● Task details
When you transcribe the entries below, keep the wording exact and omit the pictures.

Saved entries:
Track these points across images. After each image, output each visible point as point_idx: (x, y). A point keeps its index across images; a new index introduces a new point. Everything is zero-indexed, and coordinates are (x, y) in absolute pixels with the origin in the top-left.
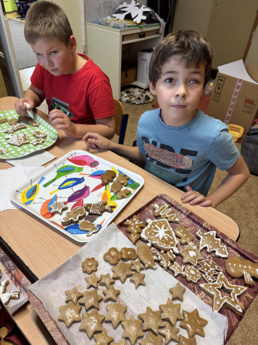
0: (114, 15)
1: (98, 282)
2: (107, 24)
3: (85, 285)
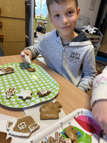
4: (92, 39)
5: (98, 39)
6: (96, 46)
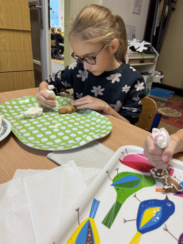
4: (142, 61)
5: (152, 60)
6: (149, 72)
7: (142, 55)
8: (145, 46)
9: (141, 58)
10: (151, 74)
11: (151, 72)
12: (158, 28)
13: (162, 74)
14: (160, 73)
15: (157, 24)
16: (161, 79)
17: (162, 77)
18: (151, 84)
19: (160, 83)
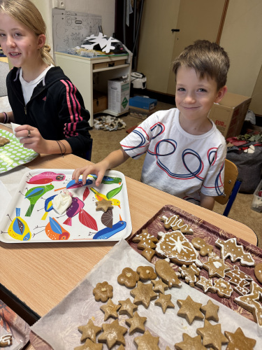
0: (83, 46)
1: (118, 311)
2: (76, 54)
3: (102, 316)
4: (111, 64)
5: (125, 62)
6: (123, 77)
7: (110, 57)
8: (113, 44)
9: (108, 60)
10: (126, 79)
11: (126, 77)
12: (131, 16)
13: (144, 76)
14: (141, 76)
15: (129, 10)
16: (144, 84)
17: (144, 80)
18: (128, 91)
19: (143, 88)
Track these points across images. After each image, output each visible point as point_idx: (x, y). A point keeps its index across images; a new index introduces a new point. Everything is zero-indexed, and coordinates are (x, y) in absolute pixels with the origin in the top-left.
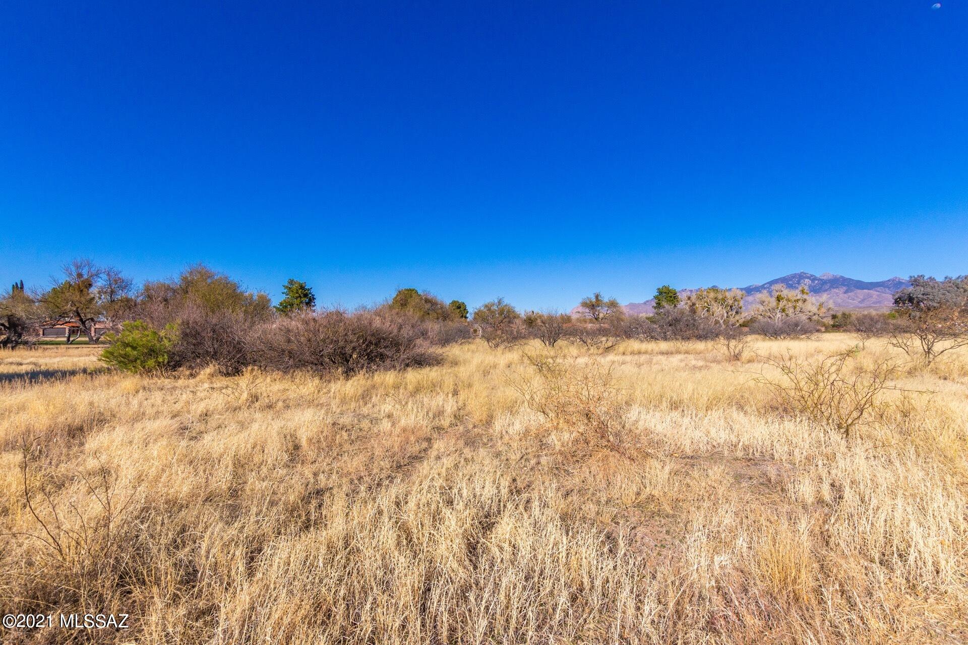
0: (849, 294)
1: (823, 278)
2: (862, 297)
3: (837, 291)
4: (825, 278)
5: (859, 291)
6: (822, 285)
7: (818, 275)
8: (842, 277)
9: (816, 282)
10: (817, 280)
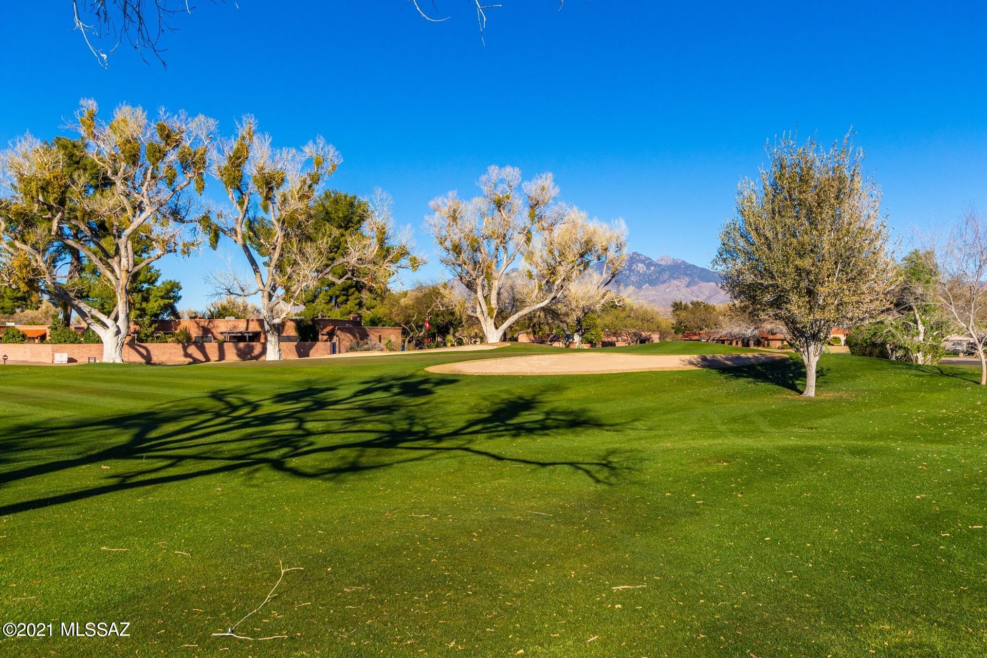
0: (693, 288)
1: (661, 263)
2: (707, 293)
3: (678, 283)
4: (663, 263)
5: (704, 284)
6: (660, 273)
7: (655, 258)
8: (684, 263)
9: (652, 268)
10: (653, 265)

● Exercise output
Track these points across images. After each image, output each visible point as point_idx: (x, y). A point keeps its index across images; a new index introduces a new point. Everything is zero-indexed, and coordinates are (x, y) in absolute pixels with the origin in the top-left.
0: (114, 15)
1: (98, 282)
2: (107, 24)
3: (85, 285)
4: (92, 39)
5: (98, 39)
6: (96, 46)
4: (142, 61)
5: (152, 60)
6: (149, 72)
7: (142, 55)
8: (145, 46)
9: (141, 58)
10: (151, 74)
11: (151, 72)
12: (158, 28)
13: (162, 74)
14: (160, 73)
15: (157, 24)
16: (161, 79)
17: (162, 77)
18: (151, 84)
19: (160, 83)
0: (83, 46)
1: (118, 311)
2: (76, 54)
3: (102, 316)
4: (111, 64)
5: (125, 62)
6: (123, 77)
7: (110, 57)
8: (113, 44)
9: (108, 60)
10: (126, 79)
11: (126, 77)
12: (131, 16)
13: (144, 76)
14: (141, 76)
15: (129, 10)
16: (144, 84)
17: (144, 80)
18: (128, 91)
19: (143, 88)
Track these points across images. After each image, output each visible point as point_idx: (x, y). A point keeps its index across images; a new index introduces a new point. Everything is zero-indexed, and coordinates are (x, y) in absolute pixels with the origin in the top-left.
0: (849, 294)
1: (823, 278)
2: (862, 297)
3: (837, 291)
4: (825, 278)
5: (859, 291)
6: (822, 285)
7: (818, 275)
8: (842, 277)
9: (816, 282)
10: (817, 280)
0: (693, 288)
1: (661, 263)
2: (707, 293)
3: (678, 283)
4: (663, 263)
5: (704, 284)
6: (660, 273)
7: (655, 258)
8: (684, 263)
9: (652, 268)
10: (653, 265)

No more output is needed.